*** Material provided ***

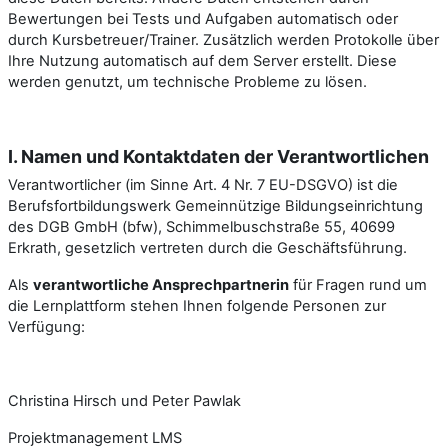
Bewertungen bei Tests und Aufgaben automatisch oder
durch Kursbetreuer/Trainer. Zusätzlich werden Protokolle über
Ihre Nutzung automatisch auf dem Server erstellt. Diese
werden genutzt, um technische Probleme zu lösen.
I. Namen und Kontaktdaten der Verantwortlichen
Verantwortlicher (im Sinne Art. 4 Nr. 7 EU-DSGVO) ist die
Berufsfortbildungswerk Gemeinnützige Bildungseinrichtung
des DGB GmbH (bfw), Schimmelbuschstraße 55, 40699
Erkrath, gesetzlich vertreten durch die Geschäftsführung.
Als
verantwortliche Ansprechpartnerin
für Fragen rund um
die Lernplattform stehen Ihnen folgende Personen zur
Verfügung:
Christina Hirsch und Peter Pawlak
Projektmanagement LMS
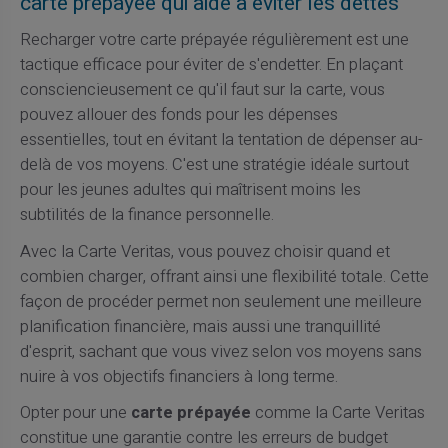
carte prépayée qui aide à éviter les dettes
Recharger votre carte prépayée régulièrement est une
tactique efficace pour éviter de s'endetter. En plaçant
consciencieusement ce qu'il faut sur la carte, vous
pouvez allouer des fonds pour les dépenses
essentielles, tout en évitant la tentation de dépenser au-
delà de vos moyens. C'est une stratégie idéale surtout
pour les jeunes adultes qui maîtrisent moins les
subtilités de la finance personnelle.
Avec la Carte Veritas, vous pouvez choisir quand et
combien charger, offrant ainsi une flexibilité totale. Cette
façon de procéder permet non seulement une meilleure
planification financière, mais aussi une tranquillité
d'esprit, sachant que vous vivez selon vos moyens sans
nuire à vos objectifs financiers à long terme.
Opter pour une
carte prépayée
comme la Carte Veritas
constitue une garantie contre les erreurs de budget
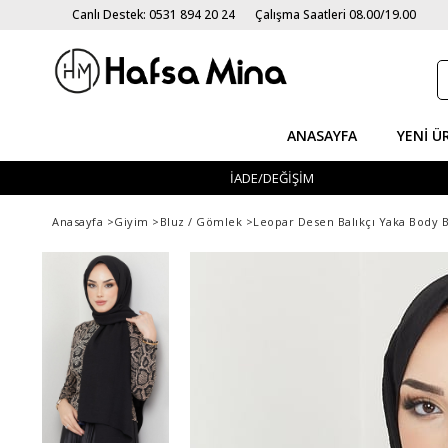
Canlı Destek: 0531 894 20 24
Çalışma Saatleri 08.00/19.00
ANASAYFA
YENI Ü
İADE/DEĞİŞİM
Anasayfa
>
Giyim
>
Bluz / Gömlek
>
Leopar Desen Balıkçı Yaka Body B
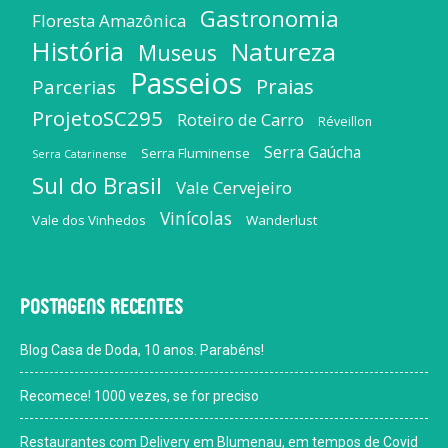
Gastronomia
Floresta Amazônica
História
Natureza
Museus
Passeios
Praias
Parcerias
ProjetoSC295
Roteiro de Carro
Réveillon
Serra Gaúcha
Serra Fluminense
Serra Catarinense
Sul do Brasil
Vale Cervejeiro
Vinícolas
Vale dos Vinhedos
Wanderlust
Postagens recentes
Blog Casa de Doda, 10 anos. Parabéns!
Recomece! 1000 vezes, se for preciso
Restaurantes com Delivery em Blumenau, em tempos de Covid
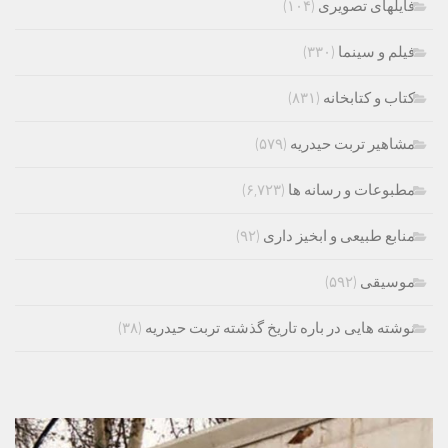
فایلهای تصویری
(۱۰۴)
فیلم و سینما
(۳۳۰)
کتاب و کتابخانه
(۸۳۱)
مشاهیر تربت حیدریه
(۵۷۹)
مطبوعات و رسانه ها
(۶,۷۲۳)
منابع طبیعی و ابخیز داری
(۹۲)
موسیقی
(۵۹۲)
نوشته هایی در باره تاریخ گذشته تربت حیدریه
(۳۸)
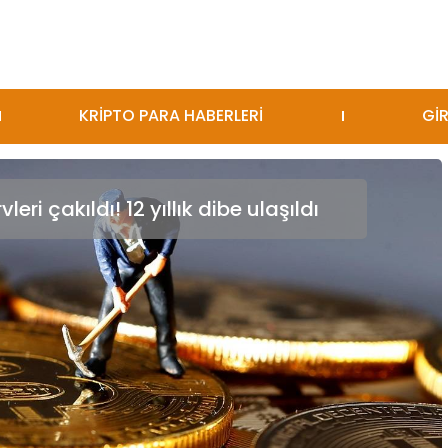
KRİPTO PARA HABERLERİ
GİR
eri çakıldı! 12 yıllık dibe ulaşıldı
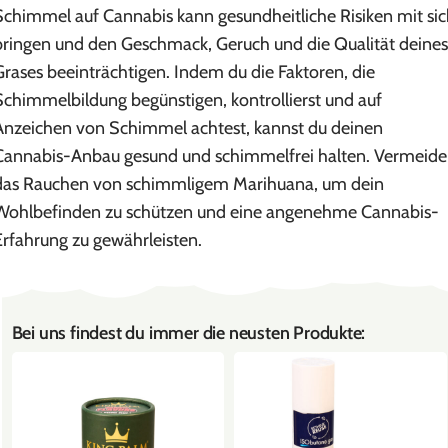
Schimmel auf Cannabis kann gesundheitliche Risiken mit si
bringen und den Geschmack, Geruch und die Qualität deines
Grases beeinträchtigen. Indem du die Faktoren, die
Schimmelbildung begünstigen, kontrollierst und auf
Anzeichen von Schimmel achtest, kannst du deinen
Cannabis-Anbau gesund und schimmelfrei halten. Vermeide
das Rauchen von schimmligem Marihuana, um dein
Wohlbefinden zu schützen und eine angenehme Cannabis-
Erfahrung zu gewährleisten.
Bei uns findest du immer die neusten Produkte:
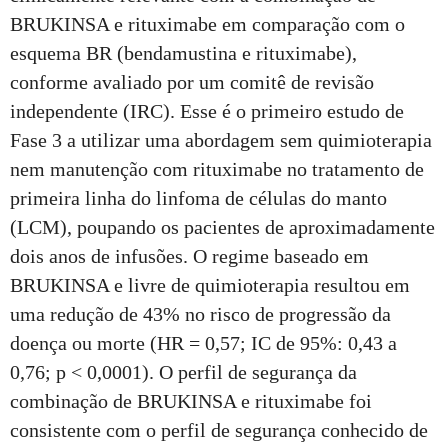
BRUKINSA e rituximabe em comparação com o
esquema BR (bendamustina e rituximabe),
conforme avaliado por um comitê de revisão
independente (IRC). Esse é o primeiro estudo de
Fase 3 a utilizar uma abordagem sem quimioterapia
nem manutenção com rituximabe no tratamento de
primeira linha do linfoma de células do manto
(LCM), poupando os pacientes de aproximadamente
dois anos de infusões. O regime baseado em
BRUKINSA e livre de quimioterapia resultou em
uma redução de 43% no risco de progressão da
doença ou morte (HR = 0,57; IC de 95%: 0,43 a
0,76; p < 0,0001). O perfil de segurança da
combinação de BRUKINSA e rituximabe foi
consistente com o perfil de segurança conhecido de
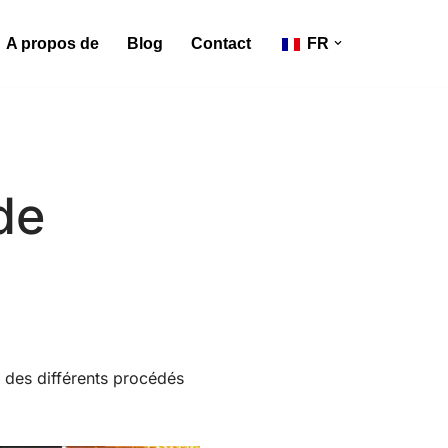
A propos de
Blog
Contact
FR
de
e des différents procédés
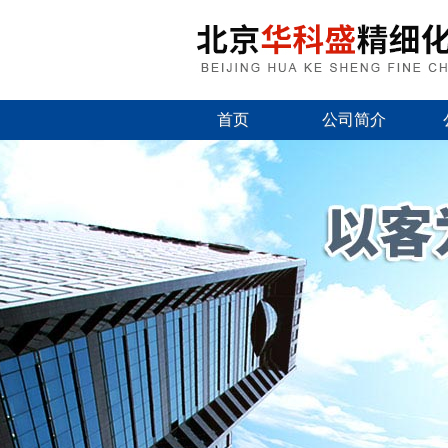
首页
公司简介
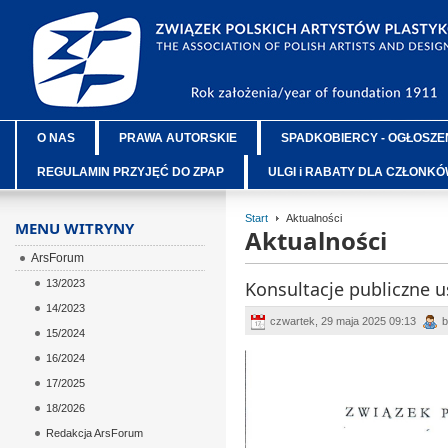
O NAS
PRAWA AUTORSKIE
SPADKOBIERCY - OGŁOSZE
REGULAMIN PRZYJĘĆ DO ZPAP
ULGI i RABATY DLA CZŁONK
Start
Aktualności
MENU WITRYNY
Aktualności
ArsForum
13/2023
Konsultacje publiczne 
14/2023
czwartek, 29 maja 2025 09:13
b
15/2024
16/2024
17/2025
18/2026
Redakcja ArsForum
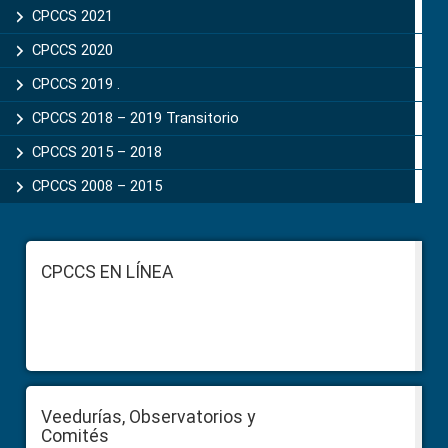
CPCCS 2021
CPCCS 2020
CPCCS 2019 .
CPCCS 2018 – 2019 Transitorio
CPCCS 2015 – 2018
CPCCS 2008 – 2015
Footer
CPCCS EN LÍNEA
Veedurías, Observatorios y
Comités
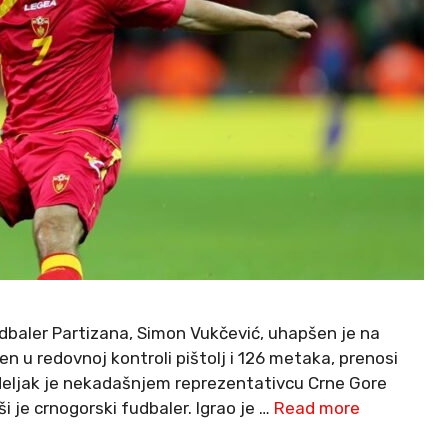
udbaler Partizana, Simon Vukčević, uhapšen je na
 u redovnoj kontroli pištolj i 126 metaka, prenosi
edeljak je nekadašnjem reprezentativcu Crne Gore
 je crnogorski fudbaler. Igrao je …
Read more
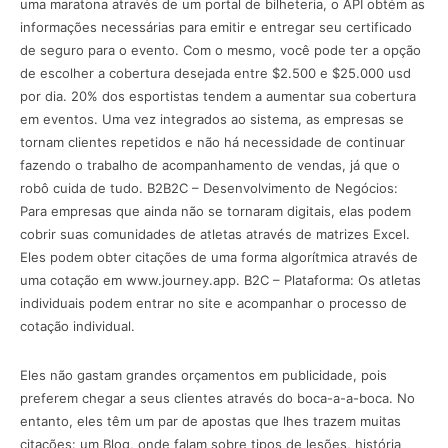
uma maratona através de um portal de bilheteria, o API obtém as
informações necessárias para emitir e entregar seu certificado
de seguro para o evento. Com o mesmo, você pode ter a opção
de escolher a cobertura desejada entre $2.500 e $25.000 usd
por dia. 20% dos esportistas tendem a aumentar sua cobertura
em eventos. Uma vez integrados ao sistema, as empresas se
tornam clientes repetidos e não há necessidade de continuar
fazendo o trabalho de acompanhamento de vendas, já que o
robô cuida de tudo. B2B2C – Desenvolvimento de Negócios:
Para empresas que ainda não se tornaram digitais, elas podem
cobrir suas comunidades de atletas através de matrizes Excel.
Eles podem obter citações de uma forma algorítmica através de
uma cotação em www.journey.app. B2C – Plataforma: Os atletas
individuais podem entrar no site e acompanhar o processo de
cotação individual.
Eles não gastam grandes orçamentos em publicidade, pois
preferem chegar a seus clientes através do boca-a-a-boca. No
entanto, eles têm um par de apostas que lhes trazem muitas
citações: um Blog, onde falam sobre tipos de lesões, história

***

Work item: Return the text read from each of the records above, line for line and unchanged, and leave the pictures out of your answer.

Answer for this exercise:
Bewertungen bei Tests und Aufgaben automatisch oder
durch Kursbetreuer/Trainer. Zusätzlich werden Protokolle über
Ihre Nutzung automatisch auf dem Server erstellt. Diese
werden genutzt, um technische Probleme zu lösen.
I. Namen und Kontaktdaten der Verantwortlichen
Verantwortlicher (im Sinne Art. 4 Nr. 7 EU-DSGVO) ist die
Berufsfortbildungswerk Gemeinnützige Bildungseinrichtung
des DGB GmbH (bfw), Schimmelbuschstraße 55, 40699
Erkrath, gesetzlich vertreten durch die Geschäftsführung.
Als
verantwortliche Ansprechpartnerin
für Fragen rund um
die Lernplattform stehen Ihnen folgende Personen zur
Verfügung:
Christina Hirsch und Peter Pawlak
Projektmanagement LMS
carte prépayée qui aide à éviter les dettes
Recharger votre carte prépayée régulièrement est une
tactique efficace pour éviter de s'endetter. En plaçant
consciencieusement ce qu'il faut sur la carte, vous
pouvez allouer des fonds pour les dépenses
essentielles, tout en évitant la tentation de dépenser au-
delà de vos moyens. C'est une stratégie idéale surtout
pour les jeunes adultes qui maîtrisent moins les
subtilités de la finance personnelle.
Avec la Carte Veritas, vous pouvez choisir quand et
combien charger, offrant ainsi une flexibilité totale. Cette
façon de procéder permet non seulement une meilleure
planification financière, mais aussi une tranquillité
d'esprit, sachant que vous vivez selon vos moyens sans
nuire à vos objectifs financiers à long terme.
Opter pour une
carte prépayée
comme la Carte Veritas
constitue une garantie contre les erreurs de budget
Canlı Destek: 0531 894 20 24
Çalışma Saatleri 08.00/19.00
ANASAYFA
YENI Ü
İADE/DEĞİŞİM
Anasayfa
>
Giyim
>
Bluz / Gömlek
>
Leopar Desen Balıkçı Yaka Body B
Gastronomia
Floresta Amazônica
História
Natureza
Museus
Passeios
Praias
Parcerias
ProjetoSC295
Roteiro de Carro
Réveillon
Serra Gaúcha
Serra Fluminense
Serra Catarinense
Sul do Brasil
Vale Cervejeiro
Vinícolas
Vale dos Vinhedos
Wanderlust
Postagens recentes
Blog Casa de Doda, 10 anos. Parabéns!
Recomece! 1000 vezes, se for preciso
Restaurantes com Delivery em Blumenau, em tempos de Covid
فایلهای تصویری
(۱۰۴)
فیلم و سینما
(۳۳۰)
کتاب و کتابخانه
(۸۳۱)
مشاهیر تربت حیدریه
(۵۷۹)
مطبوعات و رسانه ها
(۶,۷۲۳)
منابع طبیعی و ابخیز داری
(۹۲)
موسیقی
(۵۹۲)
نوشته هایی در باره تاریخ گذشته تربت حیدریه
(۳۸)
KRİPTO PARA HABERLERİ
GİR
eri çakıldı! 12 yıllık dibe ulaşıldı
Schimmel auf Cannabis kann gesundheitliche Risiken mit si
bringen und den Geschmack, Geruch und die Qualität deines
Grases beeinträchtigen. Indem du die Faktoren, die
Schimmelbildung begünstigen, kontrollierst und auf
Anzeichen von Schimmel achtest, kannst du deinen
Cannabis-Anbau gesund und schimmelfrei halten. Vermeide
das Rauchen von schimmligem Marihuana, um dein
Wohlbefinden zu schützen und eine angenehme Cannabis-
Erfahrung zu gewährleisten.
Bei uns findest du immer die neusten Produkte:
BRUKINSA e rituximabe em comparação com o
esquema BR (bendamustina e rituximabe),
conforme avaliado por um comitê de revisão
independente (IRC). Esse é o primeiro estudo de
Fase 3 a utilizar uma abordagem sem quimioterapia
nem manutenção com rituximabe no tratamento de
primeira linha do linfoma de células do manto
(LCM), poupando os pacientes de aproximadamente
dois anos de infusões. O regime baseado em
BRUKINSA e livre de quimioterapia resultou em
uma redução de 43% no risco de progressão da
doença ou morte (HR = 0,57; IC de 95%: 0,43 a
0,76; p < 0,0001). O perfil de segurança da
combinação de BRUKINSA e rituximabe foi
consistente com o perfil de segurança conhecido de
A propos de
Blog
Contact
FR
de
e des différents procédés
首页
公司简介
O NAS
PRAWA AUTORSKIE
SPADKOBIERCY - OGŁOSZE
REGULAMIN PRZYJĘĆ DO ZPAP
ULGI i RABATY DLA CZŁONK
Start
Aktualności
MENU WITRYNY
Aktualności
ArsForum
13/2023
Konsultacje publiczne 
14/2023
czwartek, 29 maja 2025 09:13
b
15/2024
16/2024
17/2025
18/2026
Redakcja ArsForum
CPCCS 2021
CPCCS 2020
CPCCS 2019 .
CPCCS 2018 – 2019 Transitorio
CPCCS 2015 – 2018
CPCCS 2008 – 2015
Footer
CPCCS EN LÍNEA
Veedurías, Observatorios y
Comités
udbaler Partizana, Simon Vukčević, uhapšen je na
 u redovnoj kontroli pištolj i 126 metaka, prenosi
edeljak je nekadašnjem reprezentativcu Crne Gore
 je crnogorski fudbaler. Igrao je …
Read more
uma maratona através de um portal de bilheteria, o API obtém as
informações necessárias para emitir e entregar seu certificado
de seguro para o evento. Com o mesmo, você pode ter a opção
de escolher a cobertura desejada entre $2.500 e $25.000 usd
por dia. 20% dos esportistas tendem a aumentar sua cobertura
em eventos. Uma vez integrados ao sistema, as empresas se
tornam clientes repetidos e não há necessidade de continuar
fazendo o trabalho de acompanhamento de vendas, já que o
robô cuida de tudo. B2B2C – Desenvolvimento de Negócios:
Para empresas que ainda não se tornaram digitais, elas podem
cobrir suas comunidades de atletas através de matrizes Excel.
Eles podem obter citações de uma forma algorítmica através de
uma cotação em www.journey.app. B2C – Plataforma: Os atletas
individuais podem entrar no site e acompanhar o processo de
cotação individual.
Eles não gastam grandes orçamentos em publicidade, pois
preferem chegar a seus clientes através do boca-a-a-boca. No
entanto, eles têm um par de apostas que lhes trazem muitas
citações: um Blog, onde falam sobre tipos de lesões, história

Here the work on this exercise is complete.